RECORDS SUPPLIED >>
════════════════
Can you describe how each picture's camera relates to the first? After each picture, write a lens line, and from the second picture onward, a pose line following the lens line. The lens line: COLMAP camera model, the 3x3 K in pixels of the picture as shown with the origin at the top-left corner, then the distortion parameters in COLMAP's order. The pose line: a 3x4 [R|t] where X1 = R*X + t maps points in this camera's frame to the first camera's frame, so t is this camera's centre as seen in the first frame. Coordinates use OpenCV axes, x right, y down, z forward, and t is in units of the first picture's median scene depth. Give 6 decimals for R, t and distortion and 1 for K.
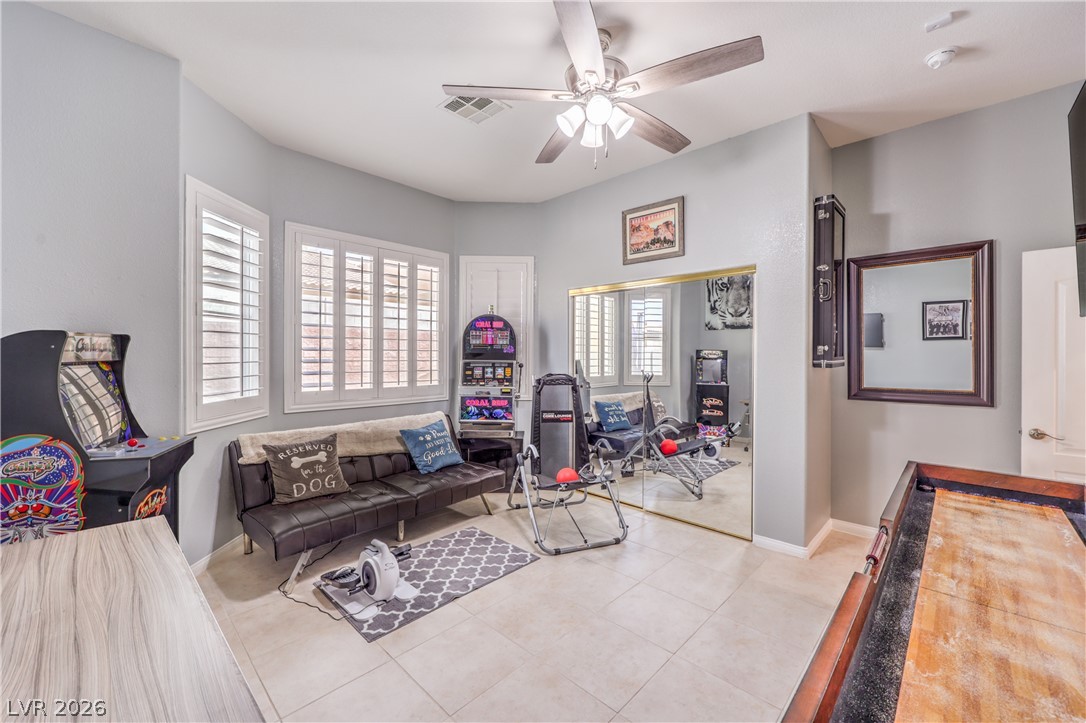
lens RADIAL K [[444.0, 0, 543.5], [0, 444.0, 359.4], [0, 0, 1]] dist [-0.002885, -0.000297]
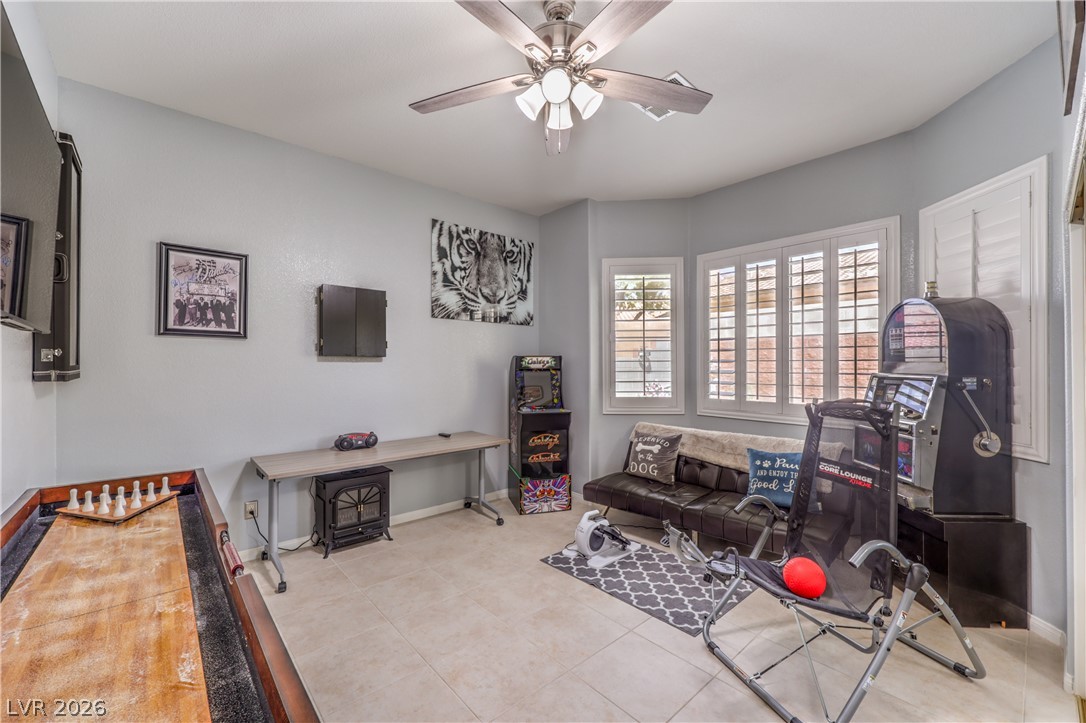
lens RADIAL K [[433.8, 0, 535.8], [0, 433.8, 365.4], [0, 0, 1]] dist [-0.002418, -0.000292]
pose [[-0.093695, -0.004124, -0.995592, 0.663501], [-0.011247, 0.999932, -0.003084, -0.003820], [0.995537, 0.010909, -0.093735, 0.704699]]
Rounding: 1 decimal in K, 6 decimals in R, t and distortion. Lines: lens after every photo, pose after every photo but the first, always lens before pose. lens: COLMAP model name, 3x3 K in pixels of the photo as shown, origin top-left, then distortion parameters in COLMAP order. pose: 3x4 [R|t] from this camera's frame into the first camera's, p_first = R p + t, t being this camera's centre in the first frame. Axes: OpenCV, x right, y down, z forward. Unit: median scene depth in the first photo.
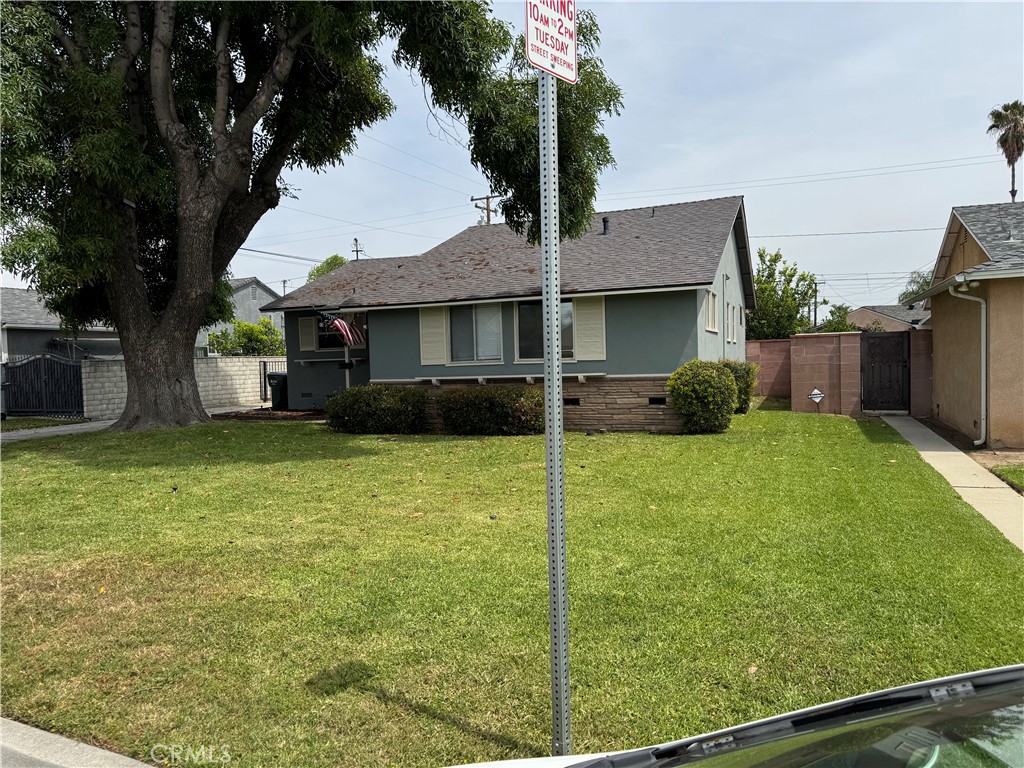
lens RADIAL K [[711.7, 0, 512.0], [0, 711.7, 384.0], [0, 0, 1]] dist [0.004181, 0.005368]
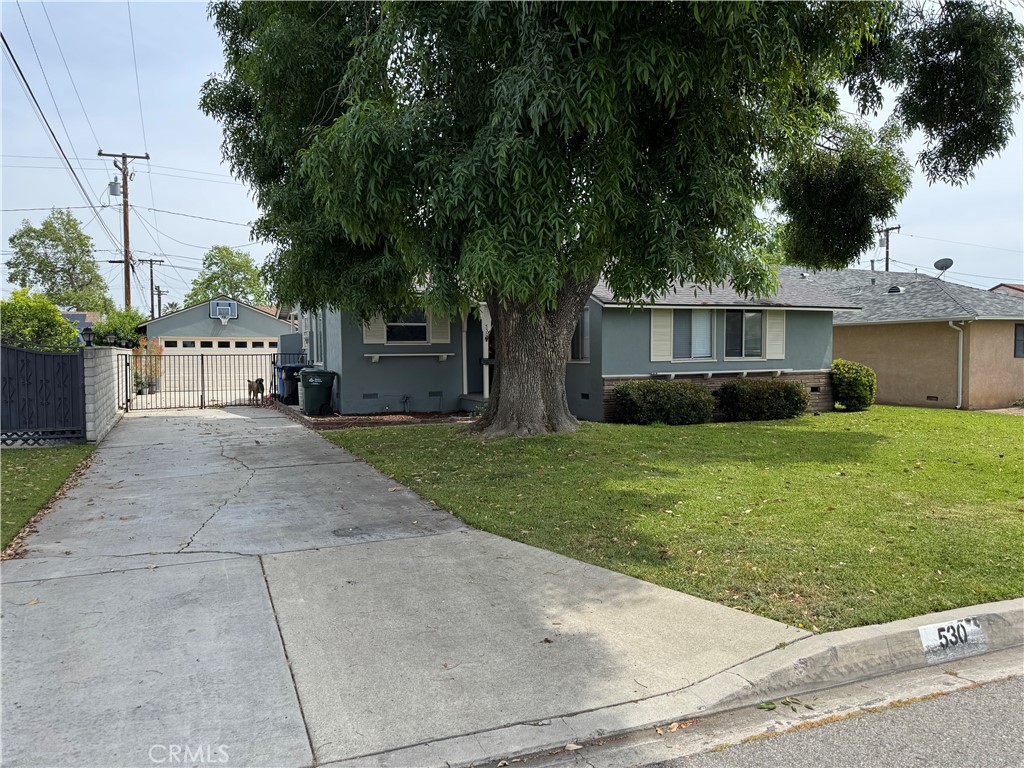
lens RADIAL K [[702.4, 0, 512.0], [0, 702.4, 384.0], [0, 0, 1]] dist [0.007221, -0.000351]
pose [[0.699554, -0.009804, 0.714512, -1.049315], [0.012725, 0.999918, 0.001262, 0.003295], [-0.714466, 0.008209, 0.699622, 0.415590]]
════════════════
WORK TO BE COMPLETED >> Locate each line above that contains the word "model" and copy those lines out in full. Case counts.

EXERCISE RESULT >>
Can you describe how each picture's camera relates to the first? After each picture, write a lens line, and from the second picture onward, a pose line following the lens line. The lens line: COLMAP camera model, the 3x3 K in pixels of the picture as shown with the origin at the top-left corner, then the distortion parameters in COLMAP's order. The pose line: a 3x4 [R|t] where X1 = R*X + t maps points in this camera's frame to the first camera's frame, so t is this camera's centre as seen in the first frame. Coordinates use OpenCV axes, x right, y down, z forward, and t is in units of the first picture's median scene depth. Give 6 decimals for R, t and distortion and 1 for K.
Rounding: 1 decimal in K, 6 decimals in R, t and distortion. Lines: lens after every photo, pose after every photo but the first, always lens before pose. lens: COLMAP model name, 3x3 K in pixels of the photo as shown, origin top-left, then distortion parameters in COLMAP order. pose: 3x4 [R|t] from this camera's frame into the first camera's, p_first = R p + t, t being this camera's centre in the first frame. Axes: OpenCV, x right, y down, z forward. Unit: median scene depth in the first photo.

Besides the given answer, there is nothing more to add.